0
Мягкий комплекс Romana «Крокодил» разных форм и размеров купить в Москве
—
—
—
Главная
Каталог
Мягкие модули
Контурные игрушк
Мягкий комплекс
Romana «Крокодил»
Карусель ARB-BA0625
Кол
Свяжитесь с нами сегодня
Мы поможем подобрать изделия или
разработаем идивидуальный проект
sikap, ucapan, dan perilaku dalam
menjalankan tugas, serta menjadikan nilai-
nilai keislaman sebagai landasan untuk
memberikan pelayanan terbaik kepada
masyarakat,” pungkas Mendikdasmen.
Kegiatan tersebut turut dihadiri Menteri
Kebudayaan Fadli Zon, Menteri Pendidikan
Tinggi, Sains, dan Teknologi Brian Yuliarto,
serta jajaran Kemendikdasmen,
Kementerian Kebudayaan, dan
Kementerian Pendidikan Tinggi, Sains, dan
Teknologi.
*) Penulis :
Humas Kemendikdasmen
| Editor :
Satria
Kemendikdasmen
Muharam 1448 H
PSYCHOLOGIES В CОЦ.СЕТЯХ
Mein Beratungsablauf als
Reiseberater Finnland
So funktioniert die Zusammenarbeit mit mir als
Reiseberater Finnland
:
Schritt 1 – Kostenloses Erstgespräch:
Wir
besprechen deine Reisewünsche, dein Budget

##############################

■ **WHAT NEEDS TO BE DONE**:
Please give the material as a numbered list, from its first line down to and including the line that contains "Kementerian Kebudayaan, dan", leaving out blank lines.

■ **SOLUTION TO THE EXERCISE**:
1. 0
2. Мягкий комплекс Romana «Крокодил» разных форм и размеров купить в Москве
3. —
4. —
5. —
6. Главная
7. Каталог
8. Мягкие модули
9. Контурные игрушк
10. Мягкий комплекс
11. Romana «Крокодил»
12. Карусель ARB-BA0625
13. Кол
14. Свяжитесь с нами сегодня
15. Мы поможем подобрать изделия или
16. разработаем идивидуальный проект
17. sikap, ucapan, dan perilaku dalam
18. menjalankan tugas, serta menjadikan nilai-
19. nilai keislaman sebagai landasan untuk
20. memberikan pelayanan terbaik kepada
21. masyarakat,” pungkas Mendikdasmen.
22. Kegiatan tersebut turut dihadiri Menteri
23. Kebudayaan Fadli Zon, Menteri Pendidikan
24. Tinggi, Sains, dan Teknologi Brian Yuliarto,
25. serta jajaran Kemendikdasmen,
26. Kementerian Kebudayaan, dan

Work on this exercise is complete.